With an all-star cast, sci-fi thriller The Circle foretells the dangers of complete social media transparency through the eyes of Mae Holland, tech-giant employee.
Emma Watson leads an all-star cast that includes Tom Hanks, John Boyega, Karen Gillan, Patton Oswalt, Glenne Headly and, in his last role before his death, Bill Paxton. The Circle is an adaptation of Dave Eggers’ best-selling novel of the same title.
The Circle didn’t receive a cinematic release in the UK. The film, instead, debuted on Netflix in June 2017.
Emma Watson stars as Mae Holland, a small town girl handed the opportunity to work for the world’s largest tech and social media company called ‘The Circle’. Tracking her career from humble beginnings as a customer service rep and throughout her rise in notoriety within the company as a social media experiment, life at The Circle is unlike anything else.

Stored items →
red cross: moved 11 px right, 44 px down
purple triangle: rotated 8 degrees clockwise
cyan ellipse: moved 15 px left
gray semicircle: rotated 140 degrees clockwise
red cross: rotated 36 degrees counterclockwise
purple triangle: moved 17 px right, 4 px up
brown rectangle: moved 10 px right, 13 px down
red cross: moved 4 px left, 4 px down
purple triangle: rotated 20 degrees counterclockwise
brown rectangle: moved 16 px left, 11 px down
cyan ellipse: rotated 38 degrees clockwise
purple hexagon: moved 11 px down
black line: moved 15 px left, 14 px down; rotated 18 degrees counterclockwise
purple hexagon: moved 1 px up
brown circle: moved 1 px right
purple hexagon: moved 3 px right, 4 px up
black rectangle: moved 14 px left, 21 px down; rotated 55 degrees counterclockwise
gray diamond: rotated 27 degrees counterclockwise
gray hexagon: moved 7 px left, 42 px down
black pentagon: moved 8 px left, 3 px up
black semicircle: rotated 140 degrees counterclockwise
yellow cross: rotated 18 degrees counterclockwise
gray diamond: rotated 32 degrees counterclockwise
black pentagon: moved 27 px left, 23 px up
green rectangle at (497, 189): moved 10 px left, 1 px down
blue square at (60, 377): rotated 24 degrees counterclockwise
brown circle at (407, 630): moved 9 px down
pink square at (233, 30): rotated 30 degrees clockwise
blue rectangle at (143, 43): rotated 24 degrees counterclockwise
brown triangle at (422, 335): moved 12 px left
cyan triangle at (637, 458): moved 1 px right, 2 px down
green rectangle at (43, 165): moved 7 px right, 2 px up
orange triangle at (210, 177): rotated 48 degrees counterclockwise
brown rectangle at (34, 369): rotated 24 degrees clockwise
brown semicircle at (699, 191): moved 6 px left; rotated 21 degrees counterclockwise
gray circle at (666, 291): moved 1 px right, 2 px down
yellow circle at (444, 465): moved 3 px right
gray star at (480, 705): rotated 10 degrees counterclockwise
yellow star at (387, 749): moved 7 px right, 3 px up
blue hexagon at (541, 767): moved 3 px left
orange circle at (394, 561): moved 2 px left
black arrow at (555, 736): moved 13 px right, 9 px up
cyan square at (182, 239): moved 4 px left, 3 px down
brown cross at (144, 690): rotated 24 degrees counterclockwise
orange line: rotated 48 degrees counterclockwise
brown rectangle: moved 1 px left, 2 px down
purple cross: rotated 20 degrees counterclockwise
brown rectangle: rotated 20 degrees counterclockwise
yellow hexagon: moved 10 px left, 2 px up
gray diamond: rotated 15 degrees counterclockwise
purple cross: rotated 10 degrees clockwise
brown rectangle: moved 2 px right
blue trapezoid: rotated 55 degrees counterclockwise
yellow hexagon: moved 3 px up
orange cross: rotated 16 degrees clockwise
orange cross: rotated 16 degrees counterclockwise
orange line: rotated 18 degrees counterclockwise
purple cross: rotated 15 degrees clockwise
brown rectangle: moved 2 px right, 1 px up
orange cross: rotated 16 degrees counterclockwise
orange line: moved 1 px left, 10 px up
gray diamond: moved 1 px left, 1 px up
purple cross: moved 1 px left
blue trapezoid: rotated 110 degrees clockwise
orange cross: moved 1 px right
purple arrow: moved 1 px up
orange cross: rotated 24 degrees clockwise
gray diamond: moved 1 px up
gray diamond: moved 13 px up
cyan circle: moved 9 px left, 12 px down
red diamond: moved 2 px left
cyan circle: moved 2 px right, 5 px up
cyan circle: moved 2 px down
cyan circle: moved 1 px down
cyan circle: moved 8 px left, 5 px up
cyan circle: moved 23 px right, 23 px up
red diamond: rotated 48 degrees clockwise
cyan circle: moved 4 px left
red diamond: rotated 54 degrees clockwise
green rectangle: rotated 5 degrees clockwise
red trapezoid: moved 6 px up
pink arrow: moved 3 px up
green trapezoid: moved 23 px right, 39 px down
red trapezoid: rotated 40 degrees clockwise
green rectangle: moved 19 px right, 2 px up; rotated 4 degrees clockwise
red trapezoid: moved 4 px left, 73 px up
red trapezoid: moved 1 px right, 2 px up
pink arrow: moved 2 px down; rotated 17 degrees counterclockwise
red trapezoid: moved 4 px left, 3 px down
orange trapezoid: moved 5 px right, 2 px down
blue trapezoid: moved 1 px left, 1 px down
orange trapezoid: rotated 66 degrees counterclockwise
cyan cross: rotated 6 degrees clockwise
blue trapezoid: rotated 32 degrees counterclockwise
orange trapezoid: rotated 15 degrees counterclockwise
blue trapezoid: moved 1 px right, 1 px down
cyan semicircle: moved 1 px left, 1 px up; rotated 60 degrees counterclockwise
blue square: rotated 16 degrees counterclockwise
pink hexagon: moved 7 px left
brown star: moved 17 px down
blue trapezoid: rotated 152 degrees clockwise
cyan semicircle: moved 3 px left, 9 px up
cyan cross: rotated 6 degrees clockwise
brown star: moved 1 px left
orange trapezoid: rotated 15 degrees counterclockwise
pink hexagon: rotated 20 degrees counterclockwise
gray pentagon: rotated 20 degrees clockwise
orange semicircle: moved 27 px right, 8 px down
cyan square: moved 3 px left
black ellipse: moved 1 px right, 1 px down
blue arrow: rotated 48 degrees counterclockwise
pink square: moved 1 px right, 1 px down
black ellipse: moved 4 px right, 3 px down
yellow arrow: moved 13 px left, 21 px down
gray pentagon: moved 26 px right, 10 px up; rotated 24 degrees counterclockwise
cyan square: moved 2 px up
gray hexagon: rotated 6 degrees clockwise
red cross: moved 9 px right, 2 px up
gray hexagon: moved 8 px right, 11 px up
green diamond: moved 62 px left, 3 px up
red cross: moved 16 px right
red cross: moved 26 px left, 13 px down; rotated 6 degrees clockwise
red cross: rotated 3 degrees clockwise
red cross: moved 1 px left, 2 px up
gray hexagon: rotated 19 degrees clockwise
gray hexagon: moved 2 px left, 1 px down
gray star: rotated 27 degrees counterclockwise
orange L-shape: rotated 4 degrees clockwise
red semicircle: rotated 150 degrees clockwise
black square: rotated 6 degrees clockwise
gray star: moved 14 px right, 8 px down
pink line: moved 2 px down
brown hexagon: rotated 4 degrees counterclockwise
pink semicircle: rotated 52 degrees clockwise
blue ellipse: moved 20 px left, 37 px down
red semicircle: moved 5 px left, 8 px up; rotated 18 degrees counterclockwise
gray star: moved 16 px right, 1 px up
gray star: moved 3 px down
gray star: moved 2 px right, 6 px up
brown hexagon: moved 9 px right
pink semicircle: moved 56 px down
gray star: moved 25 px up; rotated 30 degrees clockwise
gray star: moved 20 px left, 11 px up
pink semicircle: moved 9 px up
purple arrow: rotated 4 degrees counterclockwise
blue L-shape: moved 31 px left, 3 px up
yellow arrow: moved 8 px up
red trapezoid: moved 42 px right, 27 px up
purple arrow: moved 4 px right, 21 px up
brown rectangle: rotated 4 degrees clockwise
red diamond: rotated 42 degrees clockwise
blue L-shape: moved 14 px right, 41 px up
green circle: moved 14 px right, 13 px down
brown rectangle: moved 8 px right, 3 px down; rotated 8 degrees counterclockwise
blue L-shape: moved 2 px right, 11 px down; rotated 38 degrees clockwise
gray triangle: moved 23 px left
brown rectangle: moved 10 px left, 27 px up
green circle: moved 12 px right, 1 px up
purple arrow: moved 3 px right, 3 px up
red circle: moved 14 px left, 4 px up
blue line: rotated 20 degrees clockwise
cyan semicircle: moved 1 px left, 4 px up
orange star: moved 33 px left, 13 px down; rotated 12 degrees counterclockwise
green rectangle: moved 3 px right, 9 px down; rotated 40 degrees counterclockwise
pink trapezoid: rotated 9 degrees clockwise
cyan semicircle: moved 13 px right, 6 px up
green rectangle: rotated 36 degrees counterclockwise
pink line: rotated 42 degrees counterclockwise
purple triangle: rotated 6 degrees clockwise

Parts of the exercise →
(A) According to the film synopsis, where did The Circle debut, and when?
(B) Pull out the passage of the film synopsis between "Emma Watson leads" and "in June 2017.", inclusive.

Task answers →
(A) On Netflix, in June 2017.

(B)
Emma Watson leads an all-star cast that includes Tom Hanks, John Boyega, Karen Gillan, Patton Oswalt, Glenne Headly and, in his last role before his death, Bill Paxton. The Circle is an adaptation of Dave Eggers’ best-selling novel of the same title.
The Circle didn’t receive a cinematic release in the UK. The film, instead, debuted on Netflix in June 2017.